The rise of agile funding
By using technology to reduce the time and cost of doing a funding round by 80%, SeedLegals opens new possibilities for founders. SeedLegals data showed that founders were now using the SeedLegals platform to do lots of small rounds, sometimes instead of, sometimes in addition to, traditional funding rounds.
SeedLegals used that data to create two new products:
SeedFAST (a form of Advanced Subscription Agreement, similar to a SAFE) for raising ahead of a round, and
SeedFASTs are usually used ahead of a round (often ahead of the company’s first funding round) when you don’t want to commit to a valuation (maybe you’re just about to launch a new product, or you’re working on a large partnership deal which will increase your valuation, but you need the money now to get there). They’re also useful as a bridge between funding rounds, when you need money but you’re not ready to do another round at a new valuation.
Instant Investment allows founders to top up a round. Let’s say you want to raise £500K but you only have £300K of investors lined up. Rather than spending weeks or months finding the remaining £200K, you can close the round now, but set the deal terms to allow you to top up another £200K anytime within, for example, the next 12 months at the same or higher valuation with no further investor consents needed.
Or, even if you did raise the full amount you wanted, why go through another funding round later when instead you can, in minutes, add additional investments on the same deal terms as the last round? And, importantly, you can increase the valuation for those additional investments, which allows you to reduce the amount of equity you need to give away compared to having to raise the full 12-18 months’ runway in one go.
The graph below shows startups are now commonly using SeedFASTs (SeedLegals’ UK equivalent of the SAFE that’s common in the US) to raise investment. Using these agreements allows founders to delay valuing their company for up to 6 months while still being SEIS/EIS compatible.
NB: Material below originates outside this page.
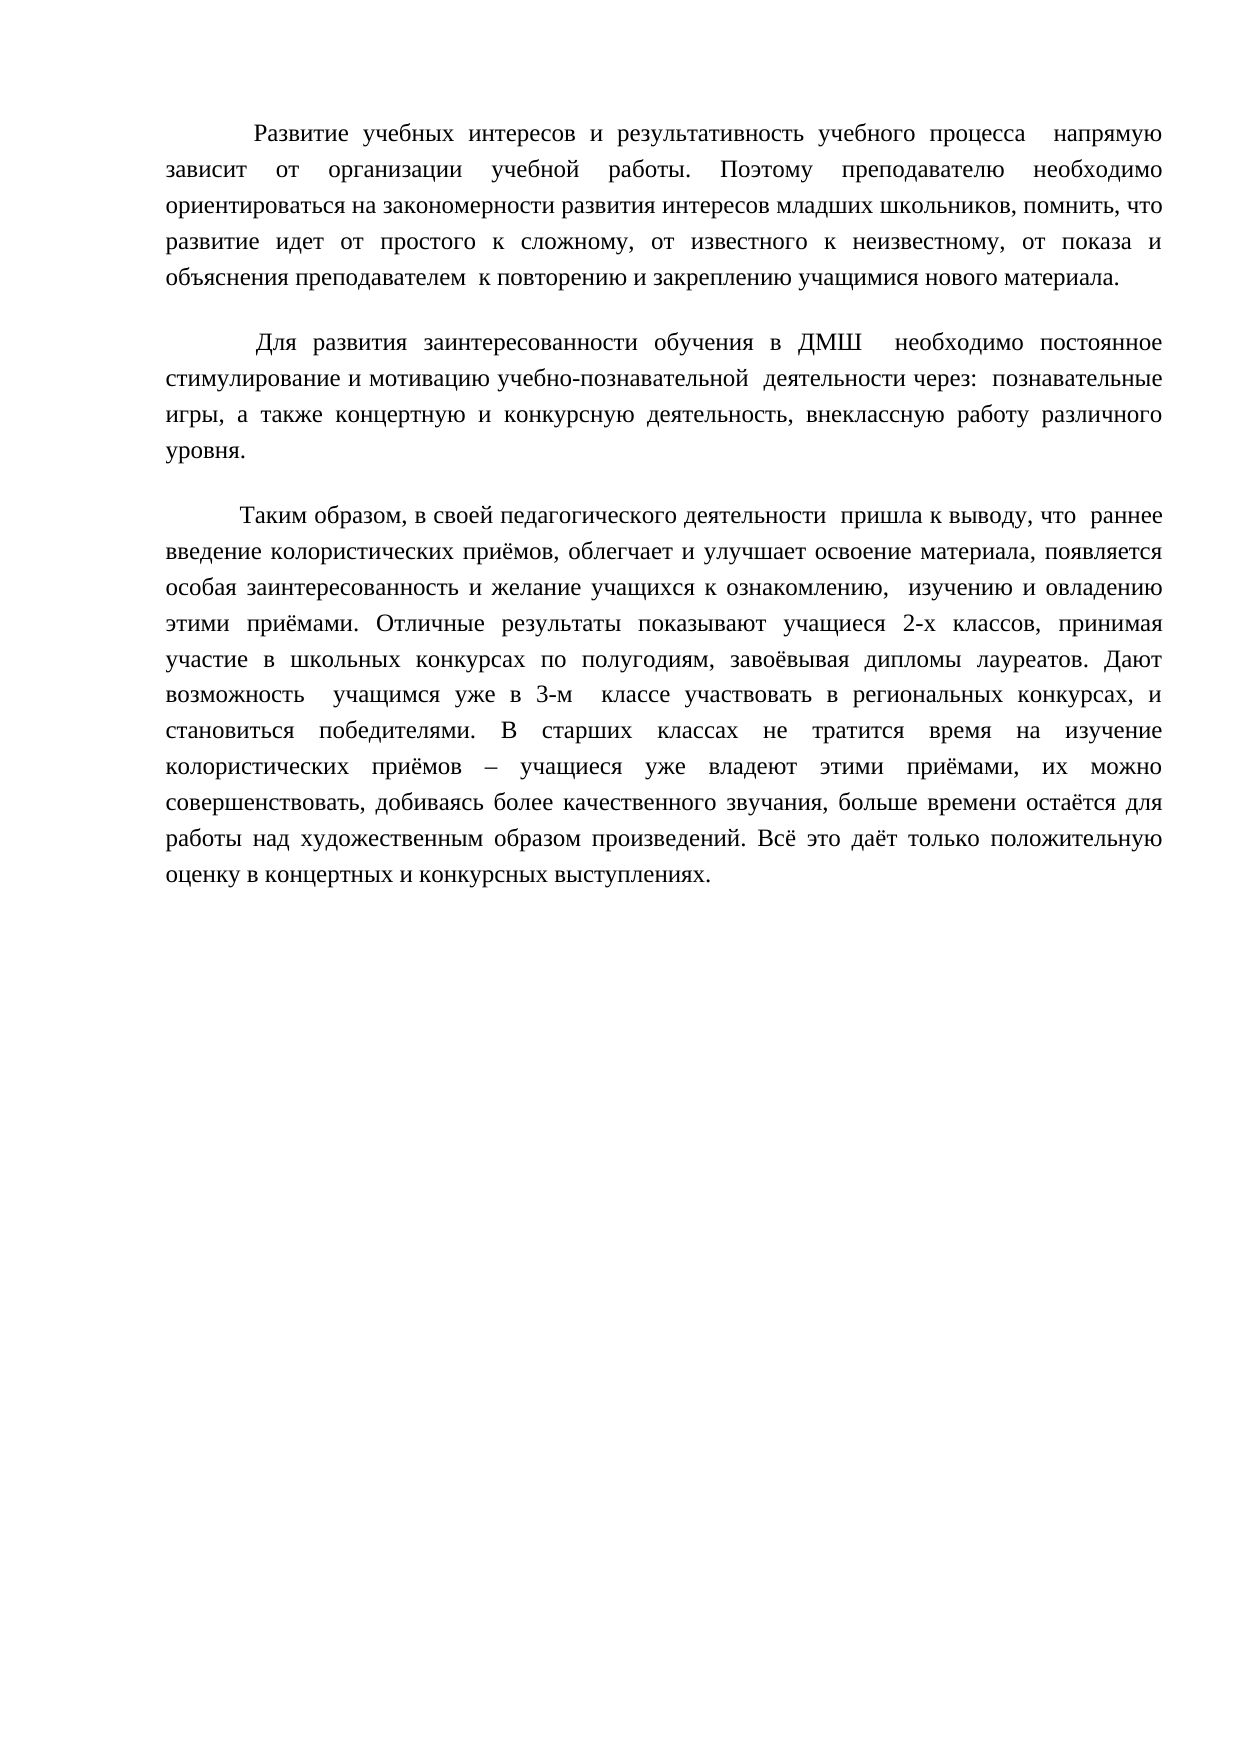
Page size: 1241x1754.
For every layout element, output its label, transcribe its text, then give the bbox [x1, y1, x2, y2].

Startups with a valuation of under £2.5M are twice as likely to raise using a SeedFAST as those with a valuation of above £4M, likely due to a combination of:
SeedFASTs being particularly useful when you don’t yet know your valuation, i.e. before your first funding round,
earlier rounds being for smaller amounts, which fit the SeedFAST use case, and
SeedFASTs being SEIS/EIS compatible, perfect for angel investors making early investments into the company.
Fun fact: An equal number of investments close at 1AM and 10AM
It’s clear that evenings are when founders finally get time to work on their funding. Thanks to SeedLegals being an always-on platform, they can now do that. In the past year, a near identical number of deals closed at 1AM and 10AM:
Background to the data
SeedFAST and Instant Investment agreements were released on the SeedLegals platform in April 2018.
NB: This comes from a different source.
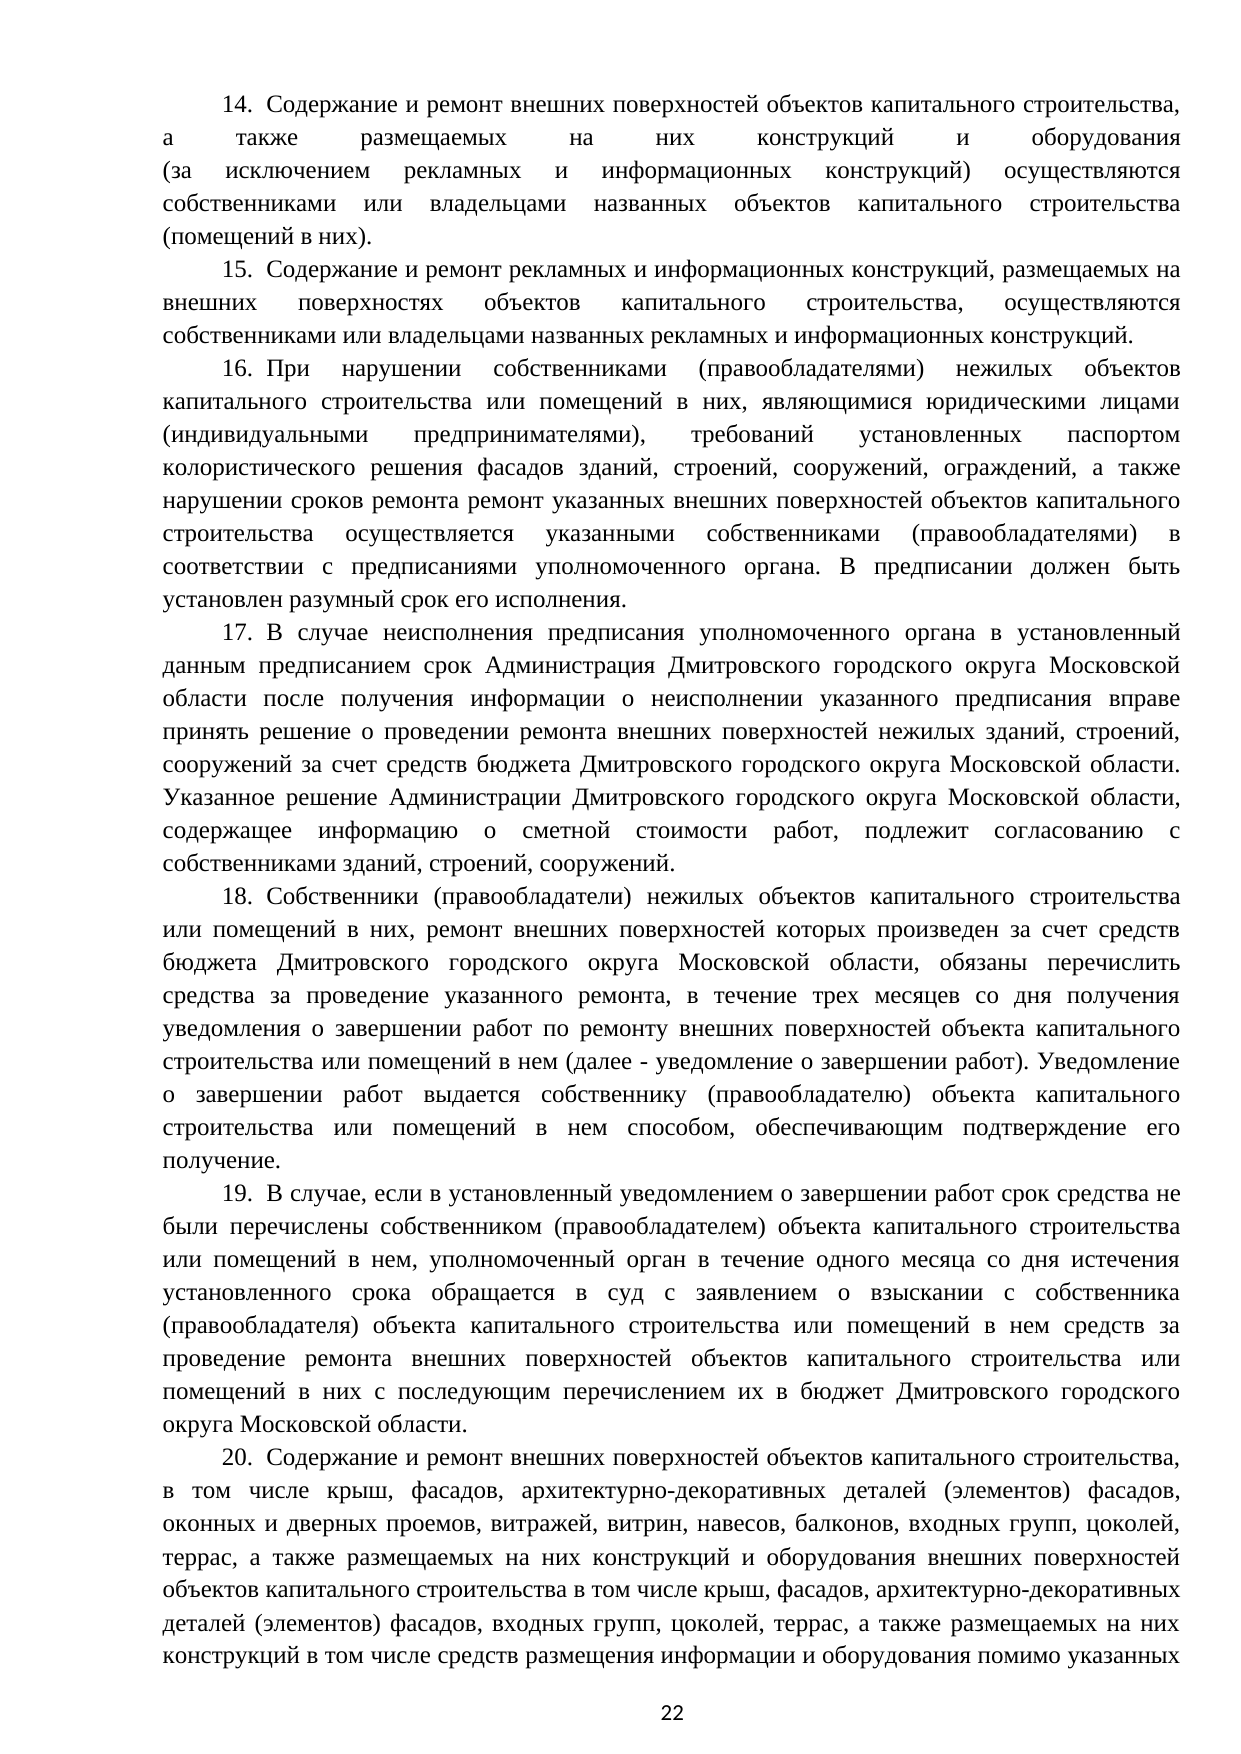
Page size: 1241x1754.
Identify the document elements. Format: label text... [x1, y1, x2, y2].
The above graphs were compiled using data from hundreds of investments done on SeedLegals over 2018 and 2019.
Startups are completing an average of 2 funding events per year.
For those companies that used SeedFASTs in the past year, those companies issued on average 6 SeedFASTs.
For those companies that used Instant Investment in the past year, those companies issued on average 4 Instant Investments.
An average of £25,000 was raised per SeedFAST.
An average of £500,000 was raised in a funding round on SeedLegals’ Seed Round product, and £50,000 on the Bootstrap Round product (designed for early-stage friends and family rounds).
An average of £30,000 was raised per Instant Investment.
Agile Funding has arrived
Given the speed at which companies using SeedLegals have changed the way they raise investment, we would expect many more companies to follow this route.
Who knows, perhaps it won’t be long before the traditional go-big-or-go-bust funding round becomes the exception, not the norm.